Document segment:
*** Begin section ***

We require all U.S. applicants for freshman admission, and certain transfer applicants, to submit SAT or ACT scores. While these scores are an important part of an application, they are considered along with other requirements. SAT or ACT scores allow us to see how well applicants do in areas fundamental to predicting college readiness, using a third-party tool that is not influenced by local grading practices. In that regard, they are helpful. However, we are aware that tests have limitations, so we place much higher emphasis on high school curriculum and grade point average.

What is changing?

The redesigned SAT will have two 800-point sections instead of three. There will still be a Math section, but components of the Critical Reading section and Writing section will be used to create the Evidence-Based Reading and Writing score. Also, the essay portion will now become optional, and will not be a factor in the Evidence-Based Reading and Writing section.

Are exams superscored?

Superscoring refers to combining a student's best Critical Reading score from one sitting of the SAT with his or her best Math score from another. This is a practice at Manhattan College for both admissions and scholarship consideration. We currently do not consider the Writing score for either. At this time, we plan to continue superscoring. Please note that we do not superscore the ACT, only the SAT.

Which test should I take?

We will use the current SAT, the redesigned SAT and the ACT for admission and scholarship consideration. We consider them equally as distinct exams and we will continue to consider only your best exam scores. We will also use concordances (how scores from one version translate into the other one), released by the College Board to ensure that neither score is advantaged over the other, even if the numeric scores are slightly different.

*** End section ***

Work order:
Copy out the entire standardized testing policy above, word for word.

Dataset excerpt:
*** Begin section ***

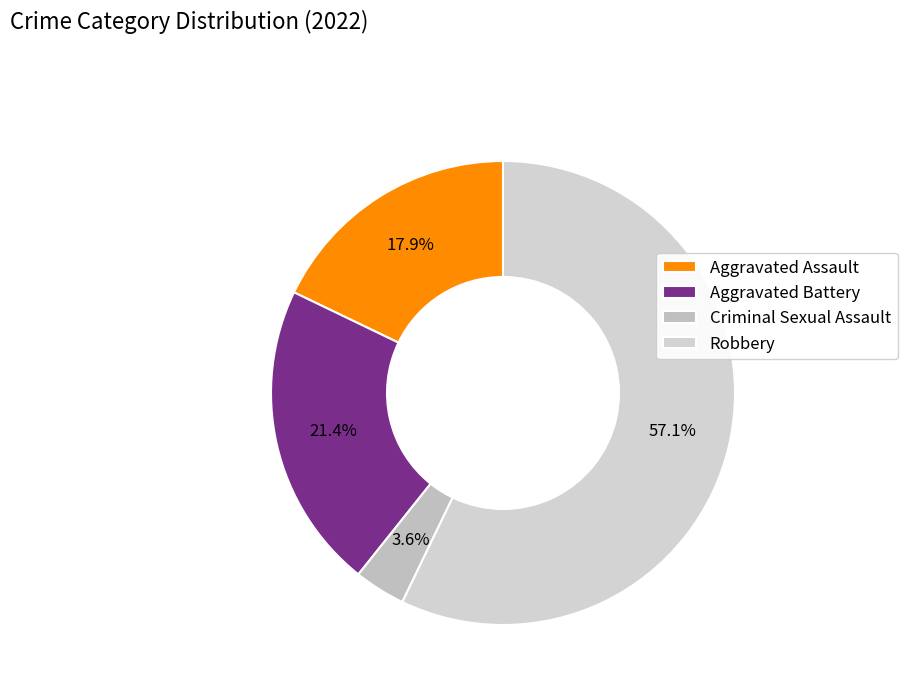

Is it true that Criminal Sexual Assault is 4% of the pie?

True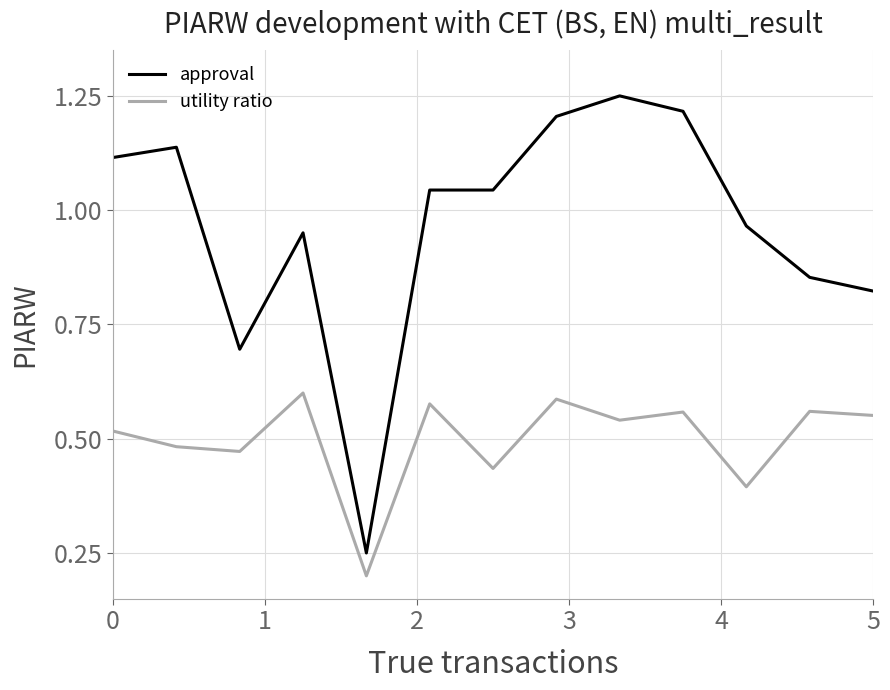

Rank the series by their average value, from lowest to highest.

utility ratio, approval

*** End section ***

Output below:
We require all U.S. applicants for freshman admission, and certain transfer applicants, to submit SAT or ACT scores. While these scores are an important part of an application, they are considered along with other requirements. SAT or ACT scores allow us to see how well applicants do in areas fundamental to predicting college readiness, using a third-party tool that is not influenced by local grading practices. In that regard, they are helpful. However, we are aware that tests have limitations, so we place much higher emphasis on high school curriculum and grade point average.

What is changing?

The redesigned SAT will have two 800-point sections instead of three. There will still be a Math section, but components of the Critical Reading section and Writing section will be used to create the Evidence-Based Reading and Writing score. Also, the essay portion will now become optional, and will not be a factor in the Evidence-Based Reading and Writing section.

Are exams superscored?

Superscoring refers to combining a student's best Critical Reading score from one sitting of the SAT with his or her best Math score from another. This is a practice at Manhattan College for both admissions and scholarship consideration. We currently do not consider the Writing score for either. At this time, we plan to continue superscoring. Please note that we do not superscore the ACT, only the SAT.

Which test should I take?

We will use the current SAT, the redesigned SAT and the ACT for admission and scholarship consideration. We consider them equally as distinct exams and we will continue to consider only your best exam scores. We will also use concordances (how scores from one version translate into the other one), released by the College Board to ensure that neither score is advantaged over the other, even if the numeric scores are slightly different.